• Activity: Each line from the one holding "(454, 241) = (251, 429): picture" to the last line below must be written out exactly, with no other output.

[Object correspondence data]

※

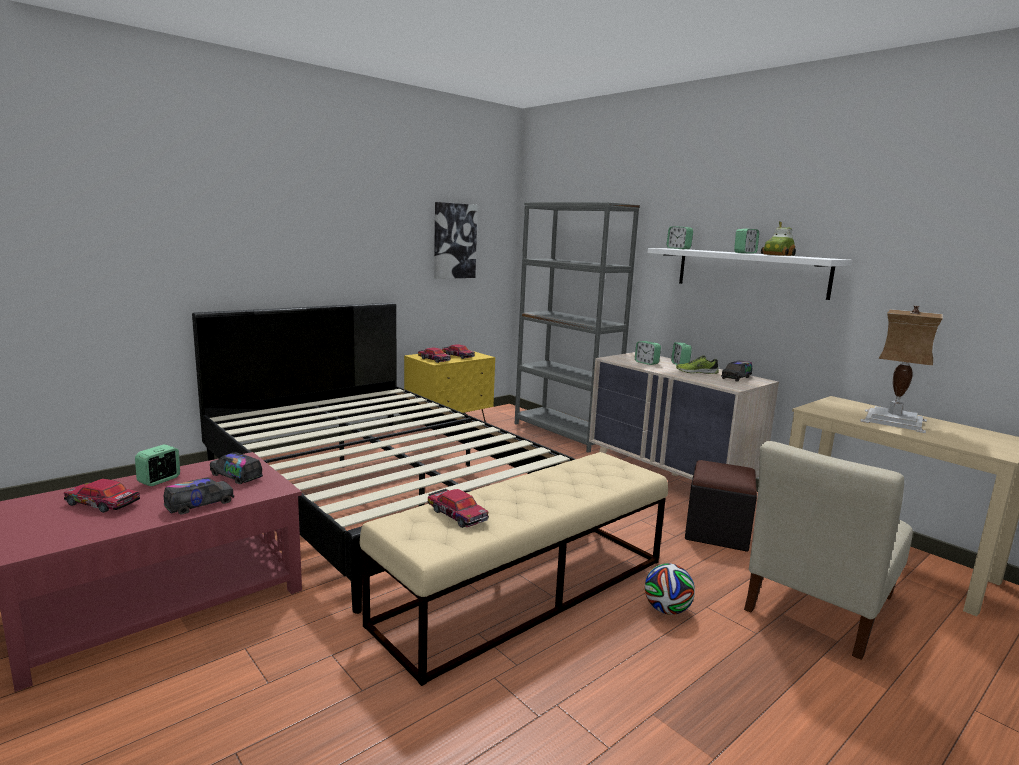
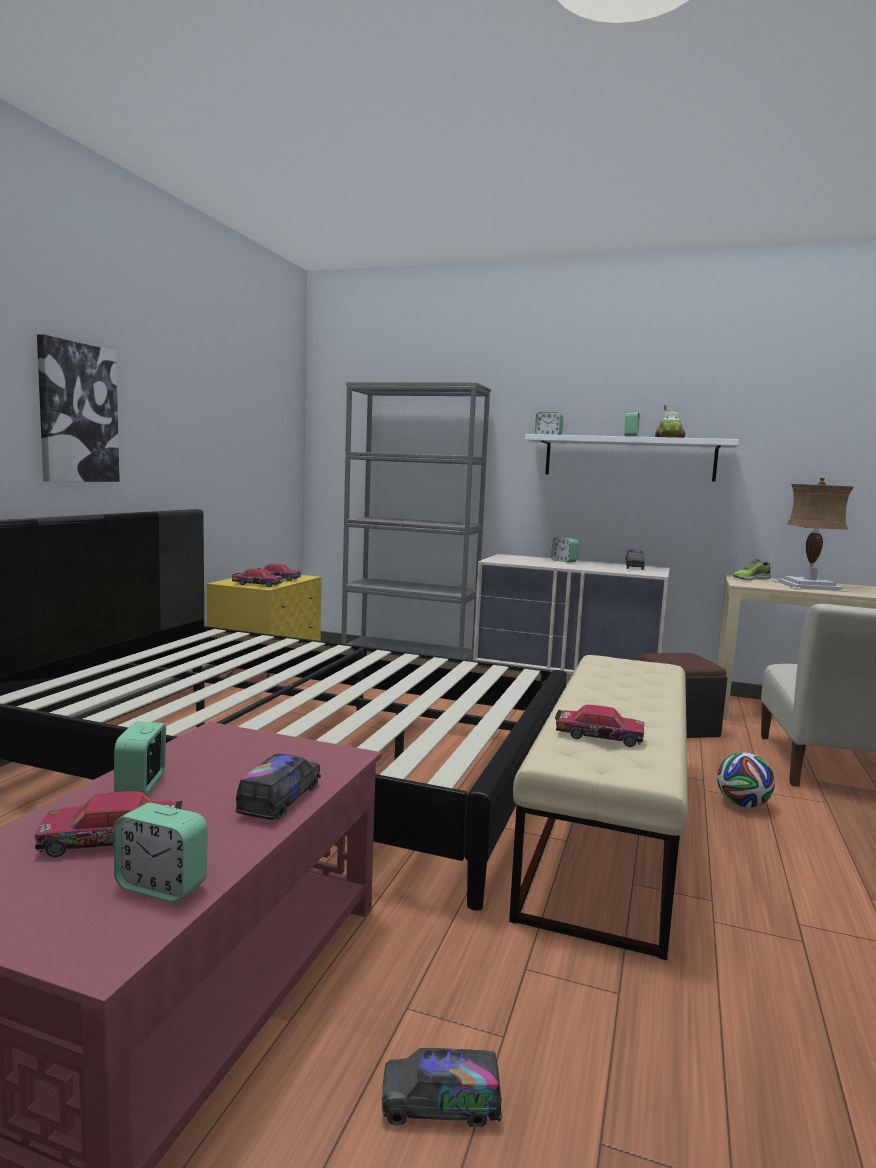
camera: 30 degrees left, 5 degrees down
(236, 476) = (254, 754): toy truck -> toy truck (440, 1105)
(454, 241) = (251, 429): picture -> picture (77, 413)
(646, 363) = (534, 562): alarm clock -> alarm clock (162, 886)
(696, 372) = (594, 565): shoe -> shoe (750, 579)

※

• Answer box:
(454, 241) = (251, 429): picture -> picture (77, 413)
(646, 363) = (534, 562): alarm clock -> alarm clock (162, 886)
(696, 372) = (594, 565): shoe -> shoe (750, 579)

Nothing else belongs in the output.